[WORK REQUEST]
Among the lines below, restate word for word only those from the line with "right wrist: (1513, 550)" through the line with "right elbow: (252, 596)", with both end lines kept.

SOURCE INFORMATION below:

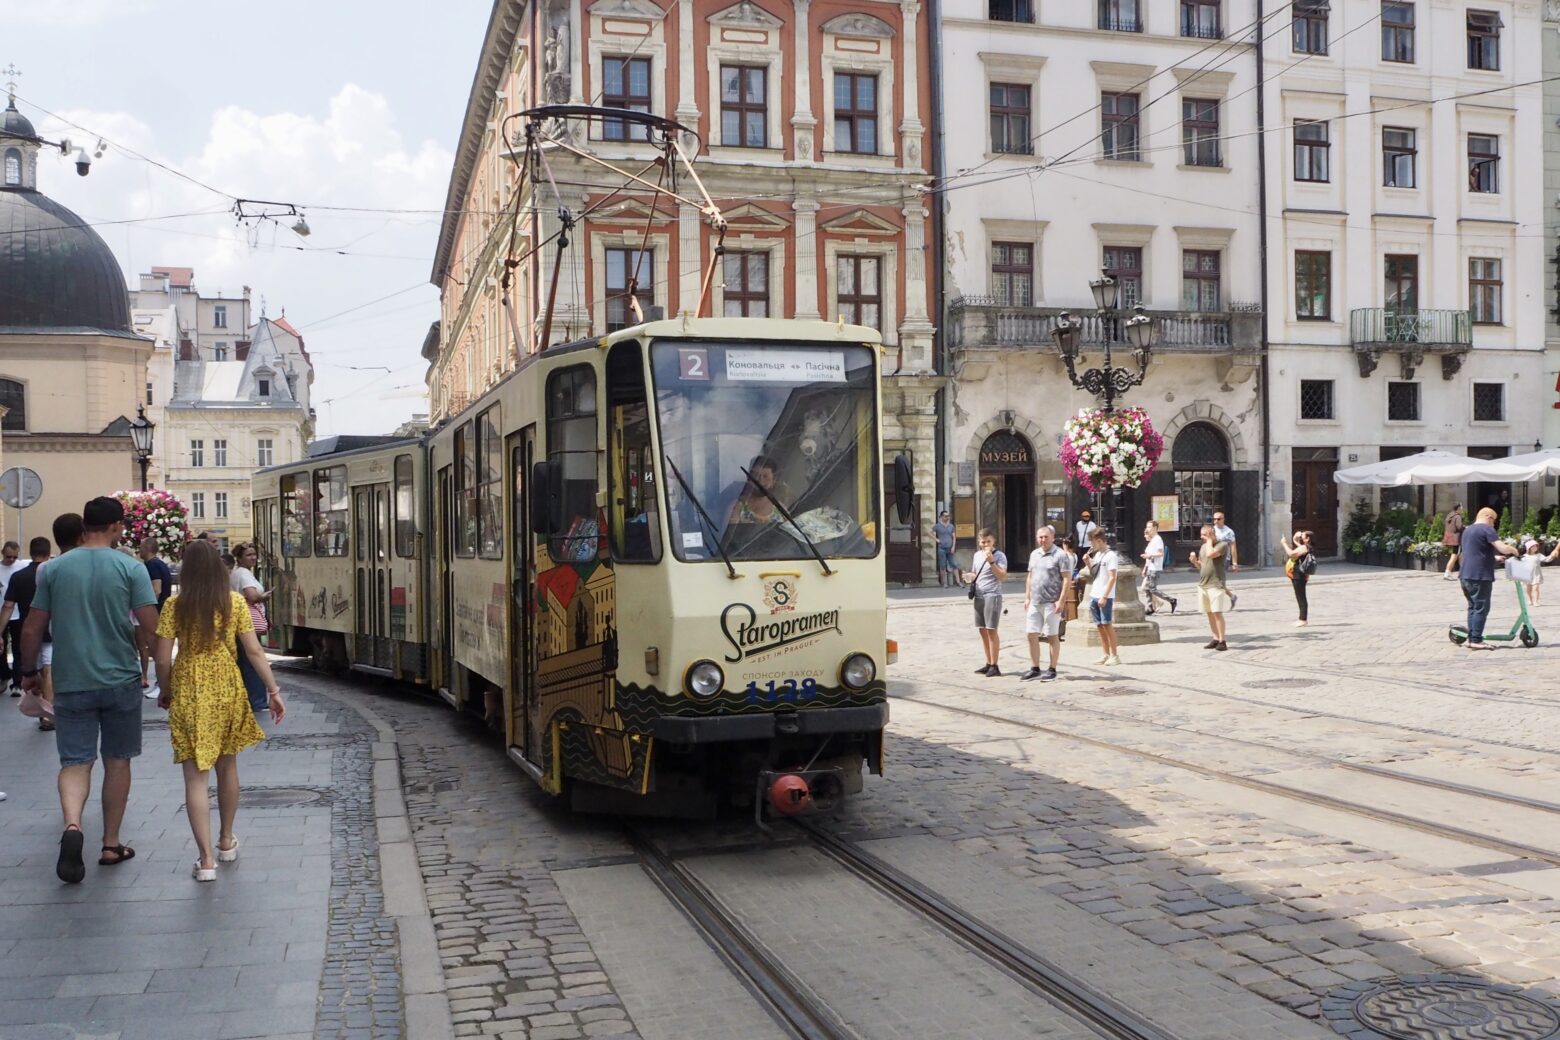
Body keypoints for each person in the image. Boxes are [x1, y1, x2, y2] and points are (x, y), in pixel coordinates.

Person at [18, 497, 158, 883]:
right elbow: (151, 626)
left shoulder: (54, 570)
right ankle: (111, 844)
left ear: (84, 525)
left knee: (75, 762)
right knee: (118, 760)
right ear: (115, 526)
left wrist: (29, 672)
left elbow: (32, 627)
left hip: (72, 680)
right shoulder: (131, 568)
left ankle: (73, 827)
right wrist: (165, 675)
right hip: (121, 680)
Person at [154, 540, 285, 882]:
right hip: (226, 683)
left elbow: (163, 656)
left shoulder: (174, 605)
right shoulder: (234, 602)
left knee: (195, 777)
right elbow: (254, 651)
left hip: (189, 684)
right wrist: (273, 690)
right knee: (227, 765)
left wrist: (165, 690)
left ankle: (206, 859)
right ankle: (226, 840)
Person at [0, 537, 54, 730]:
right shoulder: (54, 573)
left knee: (37, 670)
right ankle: (49, 714)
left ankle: (44, 710)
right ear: (48, 553)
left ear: (30, 553)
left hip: (26, 630)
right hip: (51, 629)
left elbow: (8, 606)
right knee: (48, 670)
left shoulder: (19, 576)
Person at [1458, 507, 1518, 651]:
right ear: (1488, 517)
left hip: (1465, 574)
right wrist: (1513, 550)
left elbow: (1474, 551)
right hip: (1480, 575)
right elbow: (1502, 548)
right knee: (1481, 608)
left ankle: (1472, 637)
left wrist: (1494, 557)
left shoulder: (1467, 530)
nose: (1494, 524)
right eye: (1494, 520)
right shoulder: (1486, 529)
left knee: (1473, 607)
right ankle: (1476, 640)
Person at [1021, 525, 1071, 682]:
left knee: (1052, 636)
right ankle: (1035, 667)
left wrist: (1061, 600)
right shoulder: (1034, 554)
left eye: (1046, 537)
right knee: (1031, 634)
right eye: (1040, 537)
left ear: (1053, 537)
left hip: (1052, 601)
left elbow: (1067, 579)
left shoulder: (1060, 555)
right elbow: (1030, 576)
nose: (1043, 539)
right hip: (1035, 601)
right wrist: (1027, 597)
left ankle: (1052, 668)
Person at [230, 543, 274, 712]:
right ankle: (258, 701)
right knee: (253, 662)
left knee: (244, 662)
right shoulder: (244, 574)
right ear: (240, 558)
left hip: (239, 622)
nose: (253, 557)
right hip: (248, 623)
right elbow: (252, 596)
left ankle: (247, 699)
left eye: (254, 554)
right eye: (249, 555)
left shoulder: (235, 573)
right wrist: (264, 596)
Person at [963, 528, 1008, 676]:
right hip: (979, 595)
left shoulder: (1000, 556)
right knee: (982, 630)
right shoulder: (977, 555)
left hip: (992, 595)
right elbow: (976, 573)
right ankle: (988, 662)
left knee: (991, 630)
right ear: (979, 542)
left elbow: (1001, 576)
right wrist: (969, 576)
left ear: (993, 541)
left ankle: (995, 665)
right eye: (983, 542)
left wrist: (992, 562)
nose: (985, 544)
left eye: (988, 541)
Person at [138, 538, 172, 693]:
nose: (139, 550)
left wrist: (148, 609)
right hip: (163, 609)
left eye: (141, 547)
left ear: (147, 548)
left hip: (157, 611)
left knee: (156, 647)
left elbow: (156, 589)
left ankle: (162, 683)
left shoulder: (152, 565)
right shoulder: (160, 564)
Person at [1190, 524, 1231, 651]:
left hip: (1216, 583)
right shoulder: (1203, 546)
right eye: (1202, 535)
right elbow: (1202, 566)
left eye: (1204, 535)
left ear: (1211, 533)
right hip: (1203, 584)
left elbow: (1211, 554)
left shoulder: (1222, 545)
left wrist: (1209, 541)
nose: (1202, 538)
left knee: (1217, 613)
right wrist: (1194, 562)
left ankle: (1222, 640)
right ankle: (1215, 638)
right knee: (1209, 613)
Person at [1087, 529, 1121, 665]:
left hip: (1104, 595)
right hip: (1094, 593)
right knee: (1100, 625)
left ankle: (1115, 655)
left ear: (1099, 541)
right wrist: (1088, 562)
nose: (1091, 545)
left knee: (1107, 624)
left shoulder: (1110, 556)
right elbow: (1095, 574)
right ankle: (1105, 653)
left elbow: (1112, 577)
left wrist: (1105, 596)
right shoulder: (1098, 555)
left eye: (1093, 542)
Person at [727, 455, 785, 526]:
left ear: (773, 481)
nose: (760, 481)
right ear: (748, 479)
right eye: (756, 475)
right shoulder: (736, 508)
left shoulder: (781, 510)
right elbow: (730, 535)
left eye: (765, 476)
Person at [1139, 520, 1176, 616]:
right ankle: (1150, 607)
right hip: (1150, 567)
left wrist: (1149, 555)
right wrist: (1146, 565)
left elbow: (1161, 553)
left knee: (1152, 589)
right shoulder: (1153, 540)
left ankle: (1171, 599)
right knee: (1147, 588)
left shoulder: (1158, 539)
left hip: (1155, 567)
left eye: (1149, 527)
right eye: (1147, 527)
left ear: (1155, 528)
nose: (1148, 529)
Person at [1280, 530, 1315, 626]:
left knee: (1301, 597)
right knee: (1300, 596)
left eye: (1303, 536)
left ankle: (1303, 619)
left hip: (1299, 575)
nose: (1301, 537)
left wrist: (1284, 544)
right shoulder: (1307, 547)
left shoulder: (1305, 547)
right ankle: (1302, 619)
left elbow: (1291, 553)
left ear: (1307, 539)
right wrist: (1295, 538)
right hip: (1300, 575)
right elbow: (1297, 544)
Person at [0, 540, 19, 694]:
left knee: (18, 648)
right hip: (1, 613)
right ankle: (4, 675)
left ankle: (17, 683)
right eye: (9, 557)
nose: (12, 560)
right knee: (2, 647)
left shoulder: (21, 567)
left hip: (18, 613)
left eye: (14, 557)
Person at [932, 511, 960, 588]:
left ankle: (958, 581)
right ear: (941, 517)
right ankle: (944, 583)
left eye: (948, 516)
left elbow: (954, 537)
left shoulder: (951, 526)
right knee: (943, 566)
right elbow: (930, 533)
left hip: (950, 548)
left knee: (954, 564)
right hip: (942, 548)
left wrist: (953, 546)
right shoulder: (937, 526)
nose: (947, 517)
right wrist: (936, 539)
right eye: (945, 516)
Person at [1442, 506, 1465, 580]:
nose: (1462, 510)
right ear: (1458, 509)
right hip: (1456, 539)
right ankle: (1447, 573)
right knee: (1454, 556)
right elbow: (1459, 527)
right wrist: (1465, 527)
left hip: (1450, 538)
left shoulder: (1450, 515)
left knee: (1460, 555)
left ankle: (1462, 572)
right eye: (1461, 508)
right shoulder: (1457, 516)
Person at [1520, 538, 1544, 607]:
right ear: (1529, 548)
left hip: (1536, 574)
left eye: (1536, 546)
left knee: (1536, 588)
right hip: (1527, 575)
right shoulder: (1524, 556)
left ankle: (1536, 601)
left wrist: (1552, 555)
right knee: (1529, 588)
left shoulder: (1539, 555)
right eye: (1533, 546)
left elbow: (1547, 559)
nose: (1535, 548)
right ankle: (1530, 599)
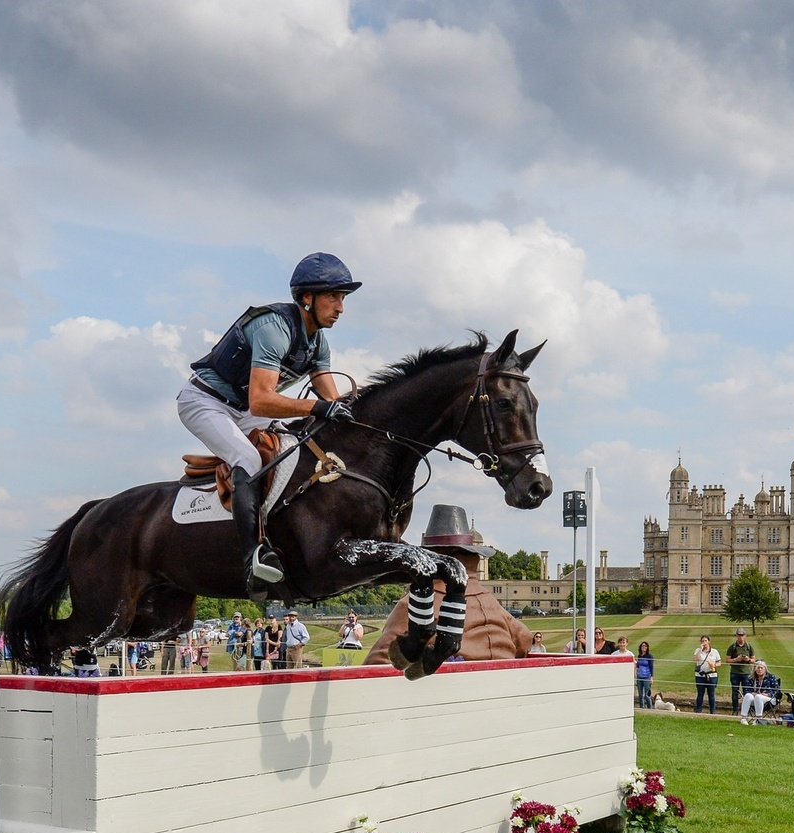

End of SOURCE INFORMATION.

[SOLVED EXERCISE]
right wrist: (1513, 550)
left elbow: (1474, 551)
right hip: (1480, 575)
right elbow: (1502, 548)
right knee: (1481, 608)
left ankle: (1472, 637)
left wrist: (1494, 557)
left shoulder: (1467, 530)
nose: (1494, 524)
right eye: (1494, 520)
right shoulder: (1486, 529)
left knee: (1473, 607)
right ankle: (1476, 640)
Person at [1021, 525, 1071, 682]:
left knee: (1052, 636)
right ankle: (1035, 667)
left wrist: (1061, 600)
right shoulder: (1034, 554)
left eye: (1046, 537)
right knee: (1031, 634)
right eye: (1040, 537)
left ear: (1053, 537)
left hip: (1052, 601)
left elbow: (1067, 579)
left shoulder: (1060, 555)
right elbow: (1030, 576)
nose: (1043, 539)
right hip: (1035, 601)
right wrist: (1027, 597)
left ankle: (1052, 668)
Person at [230, 543, 274, 712]:
right ankle: (258, 701)
right knee: (253, 662)
left knee: (244, 662)
right shoulder: (244, 574)
right ear: (240, 558)
left hip: (239, 622)
nose: (253, 557)
right hip: (248, 623)
right elbow: (252, 596)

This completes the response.